Note each line in the data holding the string "bütünlüğünün" and report it.

** PROVIDED ENTRIES follows **

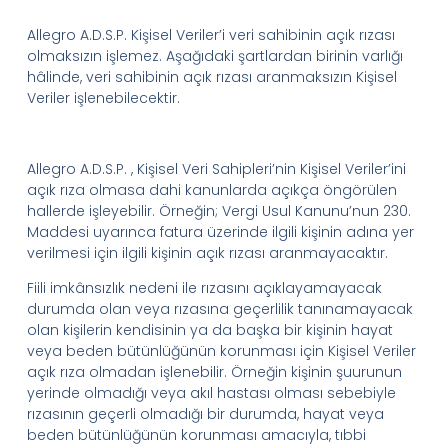
Allegro
A.D.
S.
P.
Kişisel
Veriler’i
veri sahibinin açık rızası
olmaksızın işlemez. Aşağıdaki şartlardan birinin varlığı
hâlinde, veri sahibinin açık rızası aranmaksızın Kişisel
Veriler işlenebilecektir.
Allegro
A.D.
S.
P.
,
Kişisel Veri
Sahipleri’nin
Kişisel
Veriler’ini
açık rıza olmasa dahi kanunlarda açıkça öngörülen
hallerde işleyebilir. Örneğin; Vergi Usul Kanunu’nun 230.
Maddesi uyarınca fatura üzerinde ilgili kişinin adına yer
verilmesi için ilgili kişinin açık rızası aranmayacaktır.
Fiili imkânsızlık nedeni ile rızasını açıklayamayacak
durumda olan veya rızasına geçerlilik tanınamayacak
olan kişilerin kendisinin ya da başka bir kişinin hayat
veya beden bütünlüğünün korunması için Kişisel Veriler
açık rıza olmadan işlenebilir. Örneğin kişinin şuurunun
yerinde olmadığı veya akıl hastası olması sebebiyle
rızasının geçerli olmadığı bir durumda, hayat veya
beden bütünlüğünün korunması amacıyla, tıbbi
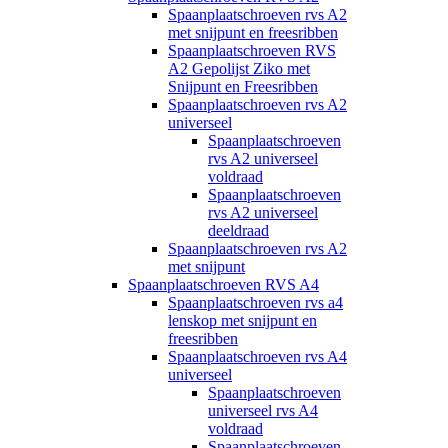
Spaanplaatschroeven rvs A2
met snijpunt en freesribben
Spaanplaatschroeven RVS
A2 Gepolijst Ziko met
Snijpunt en Freesribben
Spaanplaatschroeven rvs A2
universeel
Spaanplaatschroeven
rvs A2 universeel
voldraad
Spaanplaatschroeven
rvs A2 universeel
deeldraad
Spaanplaatschroeven rvs A2
met snijpunt
Spaanplaatschroeven RVS A4
Spaanplaatschroeven rvs a4
lenskop met snijpunt en
freesribben
Spaanplaatschroeven rvs A4
universeel
Spaanplaatschroeven
universeel rvs A4
voldraad
Spaanplaatschroeven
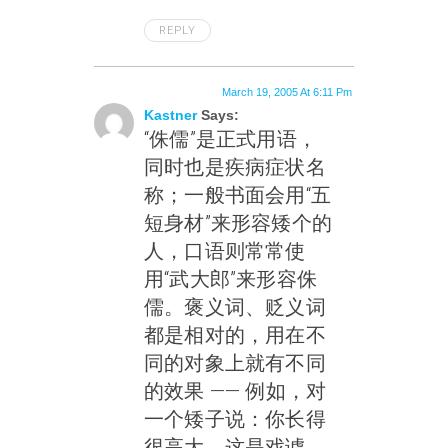
REPLY
March 19, 2005 At 6:11 Pm
Kastner
Says:
“侏儒”是正式用语，
同时也是疾病症状名
称；一般书面会用“五
短身材”来形容矮个的
人，口语则常常使
用“武大郎”来形容侏
儒。褒义词、贬义词
都是相对的，用在不
同的对象上就有不同
的效果 —— 例如，对
一个矮子说：你长得
很高大。这是戏谑，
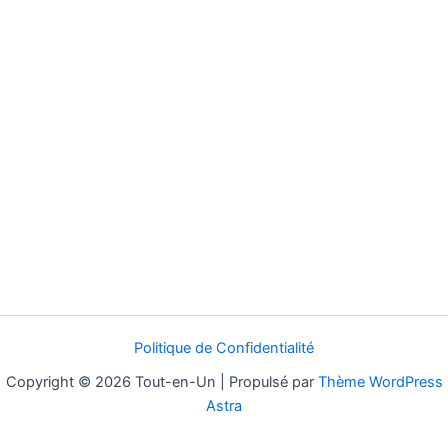
Politique de Confidentialité
Copyright © 2026 Tout-en-Un | Propulsé par
Thème WordPress
Astra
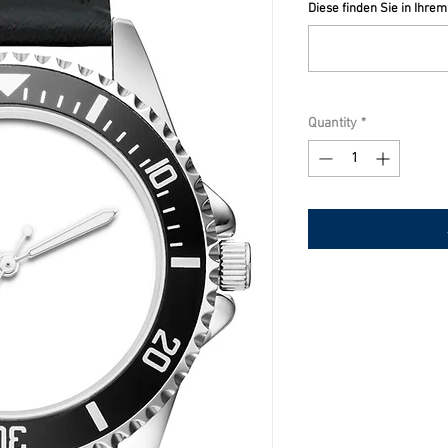
Diese finden Sie in Ihrem
Quantity
*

** End of PROVIDED ENTRIES **

| REPLY TO THE TASK |
veya beden bütünlüğünün korunması için Kişisel Veriler
beden bütünlüğünün korunması amacıyla, tıbbi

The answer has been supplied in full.